Question

For positive real numbers $a,b,c$ such that $a+b+c=p$, which one does not hold?

• A. $\left(p-a\right)\left(p-b\right)\left(p-c\right)\le \frac{8}{27}{p}^3$
• B. $\left(p-a\right)\left(p-b\right)\left(p-c\right)\ge 8abc$
• C. $\frac{bc}{a}+\frac{ca}{b}+\frac{ab}{c}\le p$
• D. None of these

Answer 1

Answer: (C)

Using $A.M.\ge G.M.$ one can show that $(b+c)(c+a)(a+b)\ge 8abc$
$\Rightarrow \left(p-a\right)\left(p-b\right)\left(p-c\right)\ge 8abc$
Therefore, $\left(b\right)$ holds. Also,
$\frac{\left(p-a\right)+\left(p-b\right)+\left(p-c\right)}{3}\ge {\left[\left(p-a\right)\left(p-b\right)\left(p-c\right)\right]}^{1/3}$
or $\frac{3p-\left(a+b+c\right)}{3}\ge {\left[\left(p-a\right)\left(p-b\right)\left(p-c\right)\right]}^{1/3}$
or $\frac{2p}{3}\ge {\left[\left(p-a\right)\left(p-b\right)\left(p-c\right)\right]}^{1/3}$
or $\left(p-a\right)\left(p-b\right)\left(p-c\right)\le \frac{8p^3}{27}$
Therefore, $\left(a\right)$ holds.
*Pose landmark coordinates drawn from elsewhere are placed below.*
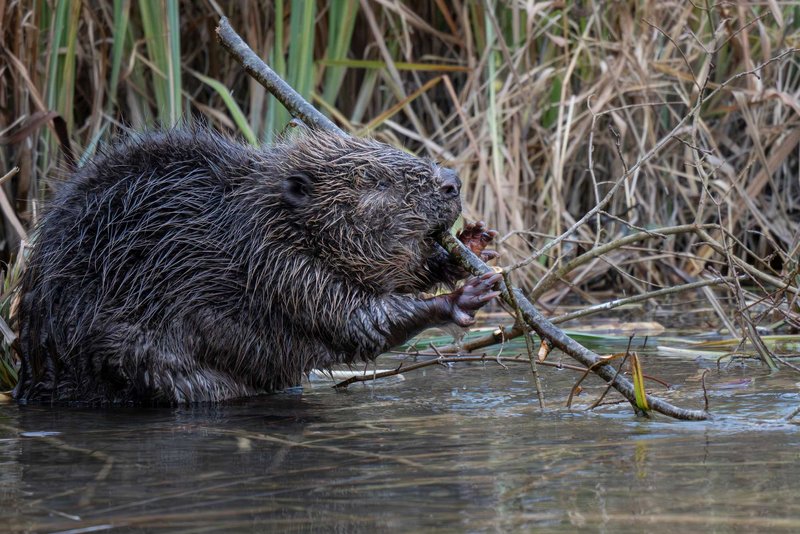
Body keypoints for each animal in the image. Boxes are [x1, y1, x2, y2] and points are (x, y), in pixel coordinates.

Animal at [10, 129, 500, 406]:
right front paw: (463, 298)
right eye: (376, 182)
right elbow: (355, 320)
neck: (251, 213)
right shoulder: (275, 264)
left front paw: (473, 244)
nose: (452, 181)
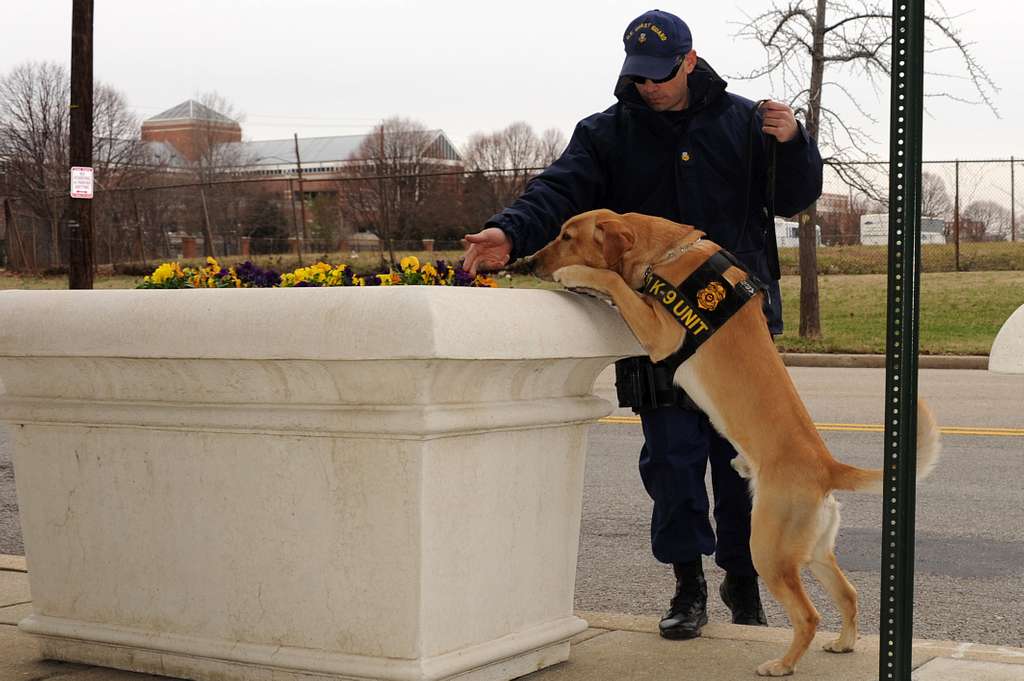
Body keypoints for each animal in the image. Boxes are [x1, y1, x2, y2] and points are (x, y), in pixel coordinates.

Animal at [516, 208, 937, 675]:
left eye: (567, 236)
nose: (527, 262)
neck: (668, 253)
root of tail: (827, 468)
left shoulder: (663, 333)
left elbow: (614, 283)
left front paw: (577, 275)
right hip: (812, 550)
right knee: (848, 593)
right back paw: (844, 643)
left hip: (768, 548)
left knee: (808, 614)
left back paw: (782, 664)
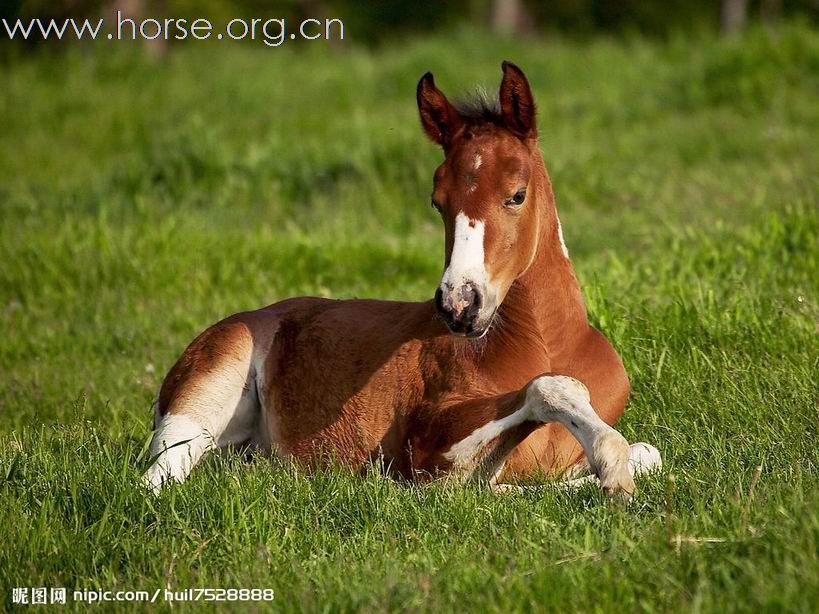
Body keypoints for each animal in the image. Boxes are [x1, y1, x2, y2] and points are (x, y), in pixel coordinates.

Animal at [144, 61, 664, 496]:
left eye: (517, 194)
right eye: (438, 202)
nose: (459, 304)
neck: (548, 343)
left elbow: (649, 454)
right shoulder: (426, 446)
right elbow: (544, 396)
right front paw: (609, 467)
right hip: (202, 397)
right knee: (157, 479)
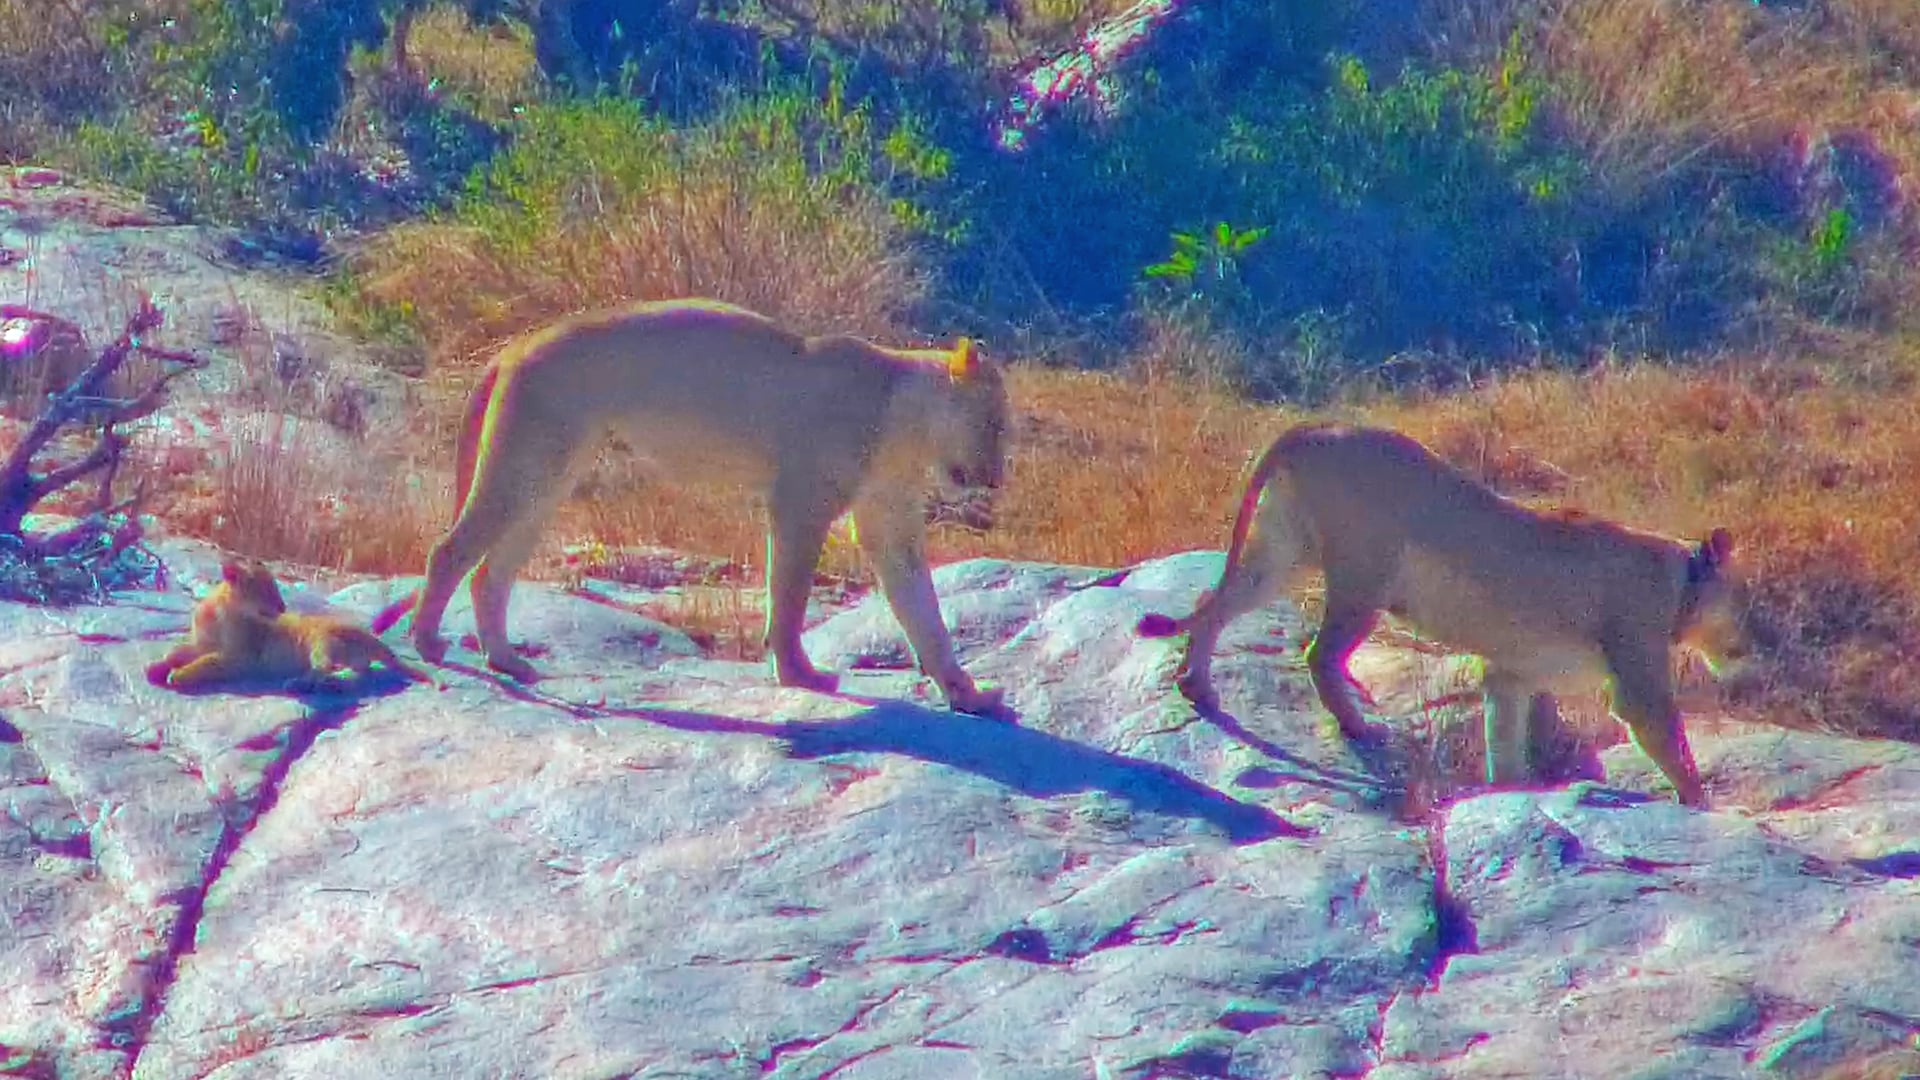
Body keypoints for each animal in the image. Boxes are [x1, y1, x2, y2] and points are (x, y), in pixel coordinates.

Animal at [147, 559, 439, 693]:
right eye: (265, 590)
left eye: (276, 588)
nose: (283, 607)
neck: (221, 613)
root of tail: (368, 636)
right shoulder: (201, 642)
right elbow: (176, 651)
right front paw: (156, 667)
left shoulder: (240, 657)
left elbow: (207, 662)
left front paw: (178, 675)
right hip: (346, 655)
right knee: (358, 672)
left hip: (320, 641)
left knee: (324, 666)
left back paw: (297, 683)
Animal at [368, 298, 1010, 715]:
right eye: (994, 423)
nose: (997, 478)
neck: (903, 425)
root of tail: (515, 344)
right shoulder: (799, 503)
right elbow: (790, 597)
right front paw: (799, 674)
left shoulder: (888, 522)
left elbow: (923, 610)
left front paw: (968, 694)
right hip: (525, 460)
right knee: (449, 550)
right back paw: (430, 643)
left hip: (546, 478)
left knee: (491, 571)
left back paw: (508, 661)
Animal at [1136, 422, 1746, 808]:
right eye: (1746, 599)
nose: (1754, 641)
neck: (1680, 578)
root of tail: (1313, 428)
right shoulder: (1636, 680)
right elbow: (1673, 748)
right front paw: (1702, 806)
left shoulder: (1509, 674)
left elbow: (1505, 741)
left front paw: (1509, 796)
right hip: (1365, 577)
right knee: (1318, 653)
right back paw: (1362, 729)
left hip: (1282, 554)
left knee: (1211, 604)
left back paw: (1195, 686)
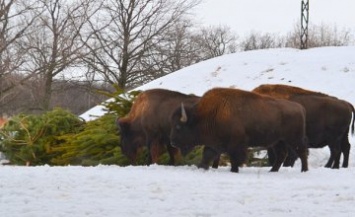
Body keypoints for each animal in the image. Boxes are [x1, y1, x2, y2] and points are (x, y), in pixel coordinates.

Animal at [170, 87, 308, 172]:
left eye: (178, 126)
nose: (172, 142)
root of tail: (299, 107)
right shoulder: (215, 144)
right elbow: (207, 155)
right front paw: (202, 167)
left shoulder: (236, 144)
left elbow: (235, 159)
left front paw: (234, 170)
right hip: (278, 141)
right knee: (282, 154)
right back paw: (272, 171)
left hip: (294, 139)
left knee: (302, 152)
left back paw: (304, 170)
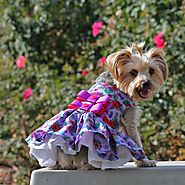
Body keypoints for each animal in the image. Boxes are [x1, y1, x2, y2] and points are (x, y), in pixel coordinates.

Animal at [26, 42, 168, 170]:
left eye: (151, 71)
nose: (146, 83)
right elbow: (136, 142)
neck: (118, 85)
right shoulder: (129, 119)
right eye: (133, 72)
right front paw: (145, 161)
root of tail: (60, 161)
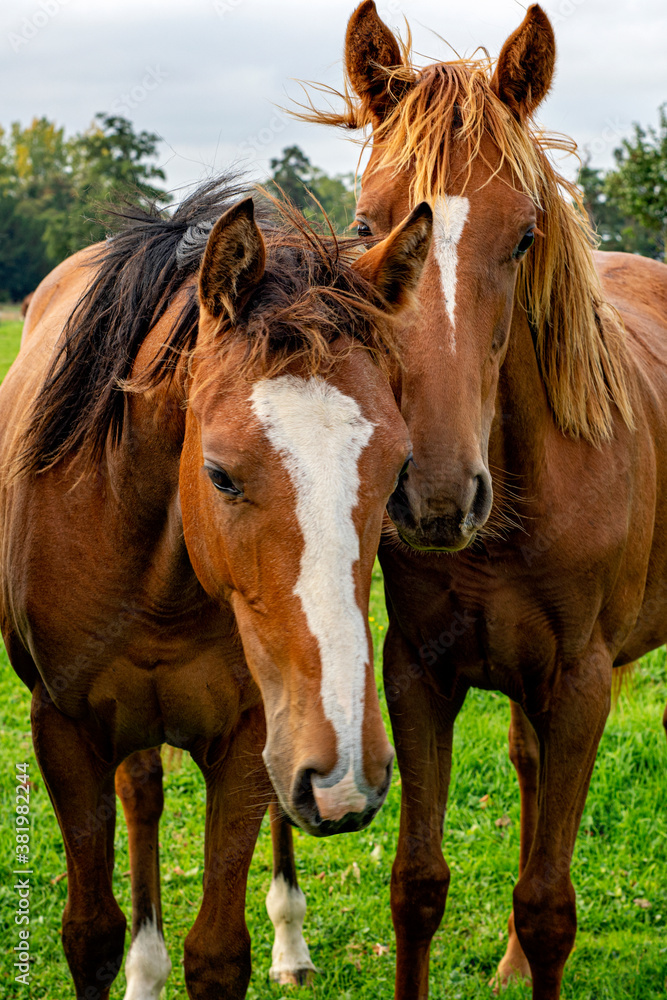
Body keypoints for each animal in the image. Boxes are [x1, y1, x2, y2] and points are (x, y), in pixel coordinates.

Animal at [0, 175, 433, 1000]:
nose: (350, 773)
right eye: (220, 474)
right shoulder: (63, 731)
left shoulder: (251, 737)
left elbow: (218, 952)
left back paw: (290, 942)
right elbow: (89, 936)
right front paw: (133, 963)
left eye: (398, 468)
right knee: (142, 794)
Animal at [262, 4, 667, 998]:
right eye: (365, 222)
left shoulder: (579, 686)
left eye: (522, 236)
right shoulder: (418, 673)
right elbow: (416, 886)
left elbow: (549, 903)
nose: (438, 497)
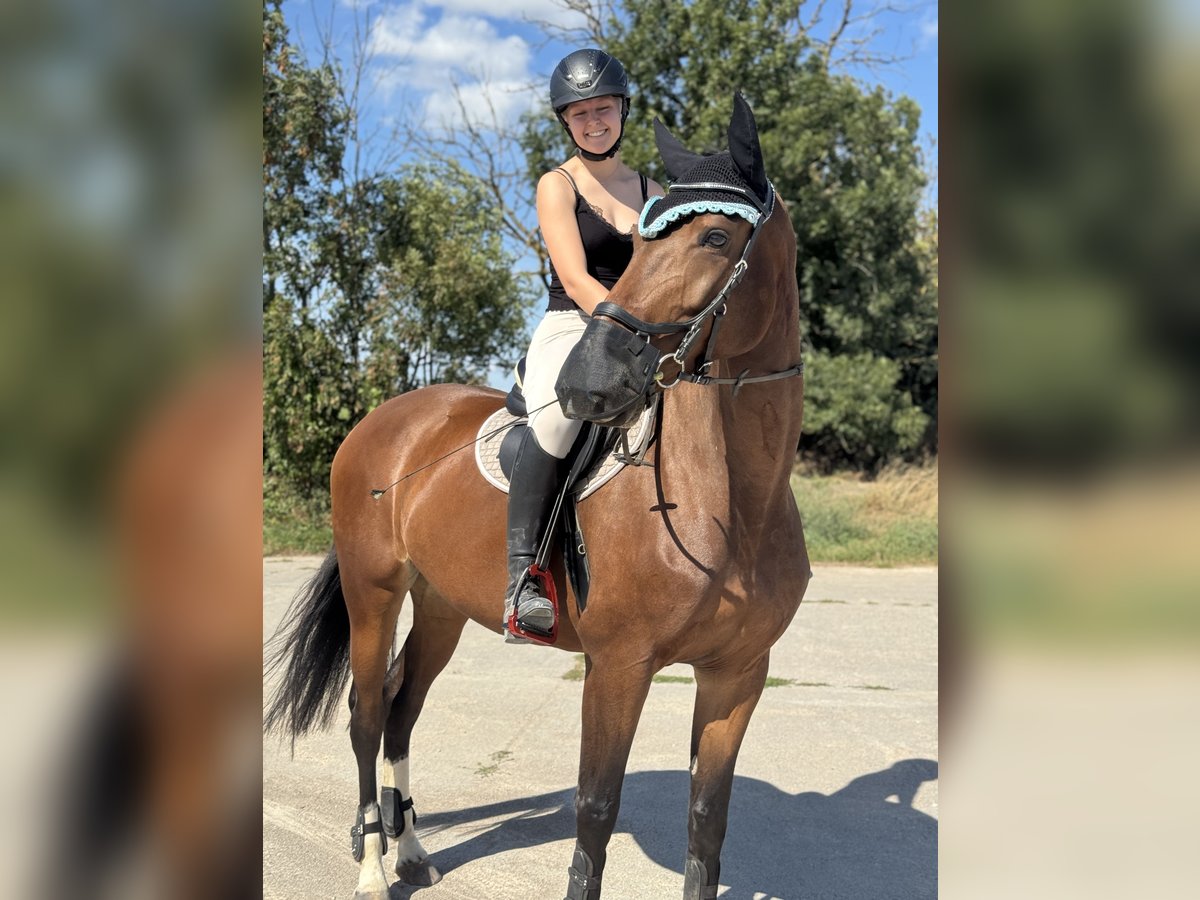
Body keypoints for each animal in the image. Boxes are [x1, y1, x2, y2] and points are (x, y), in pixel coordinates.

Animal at [265, 93, 810, 900]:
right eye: (640, 241)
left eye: (716, 236)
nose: (589, 384)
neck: (731, 503)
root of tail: (381, 422)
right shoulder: (618, 666)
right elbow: (595, 813)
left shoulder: (738, 675)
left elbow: (707, 824)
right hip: (375, 591)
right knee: (366, 714)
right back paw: (371, 869)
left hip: (441, 604)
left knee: (401, 708)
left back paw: (414, 851)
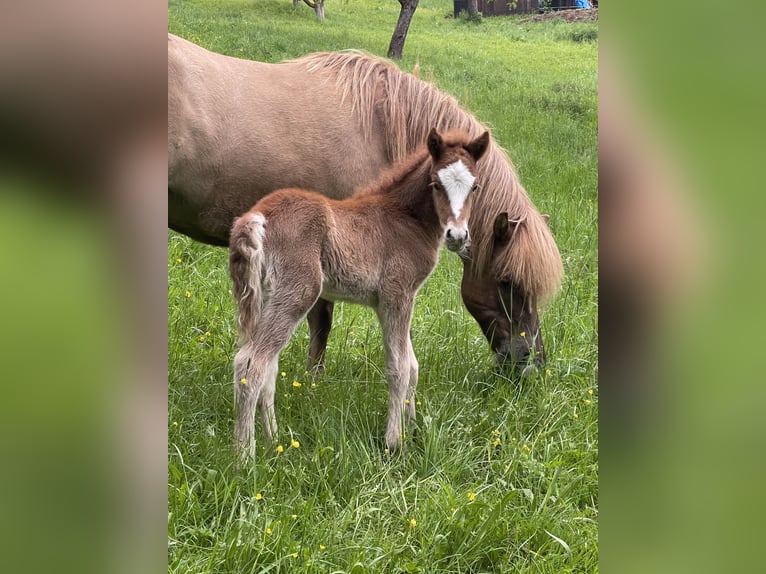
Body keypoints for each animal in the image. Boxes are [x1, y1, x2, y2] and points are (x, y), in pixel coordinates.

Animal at [231, 129, 488, 460]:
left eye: (475, 186)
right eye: (435, 183)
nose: (456, 236)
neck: (406, 218)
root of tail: (258, 216)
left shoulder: (390, 302)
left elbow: (413, 366)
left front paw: (413, 427)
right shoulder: (397, 295)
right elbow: (399, 368)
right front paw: (394, 442)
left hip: (267, 296)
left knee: (268, 368)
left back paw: (273, 440)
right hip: (298, 292)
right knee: (251, 363)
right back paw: (244, 456)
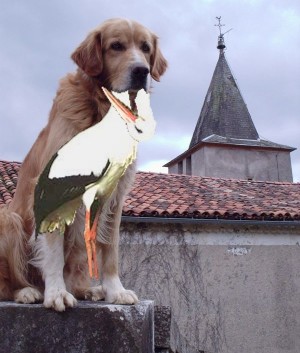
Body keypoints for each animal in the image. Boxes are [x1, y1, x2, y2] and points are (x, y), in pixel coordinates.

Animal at [0, 18, 166, 310]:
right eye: (116, 46)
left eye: (146, 48)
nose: (141, 71)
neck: (103, 110)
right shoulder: (51, 187)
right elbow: (53, 250)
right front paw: (56, 293)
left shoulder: (114, 196)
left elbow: (110, 249)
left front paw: (115, 290)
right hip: (8, 219)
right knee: (5, 284)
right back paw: (26, 291)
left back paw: (87, 290)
Again,
$\frac{1}{2}\left(\frac{bc}{a}+\frac{ca}{b}\right)\ge \sqrt{\left(\frac{\sqrt{bc}}{a}\frac{ca}{b}\right)}$
and so on. Adding the inequalities, we get
$\frac{bc}{a}+\frac{ca}{b}+\frac{ab}{c}\ge a+b+c=p$
Therefore, $\left(c\right)$ does not hold.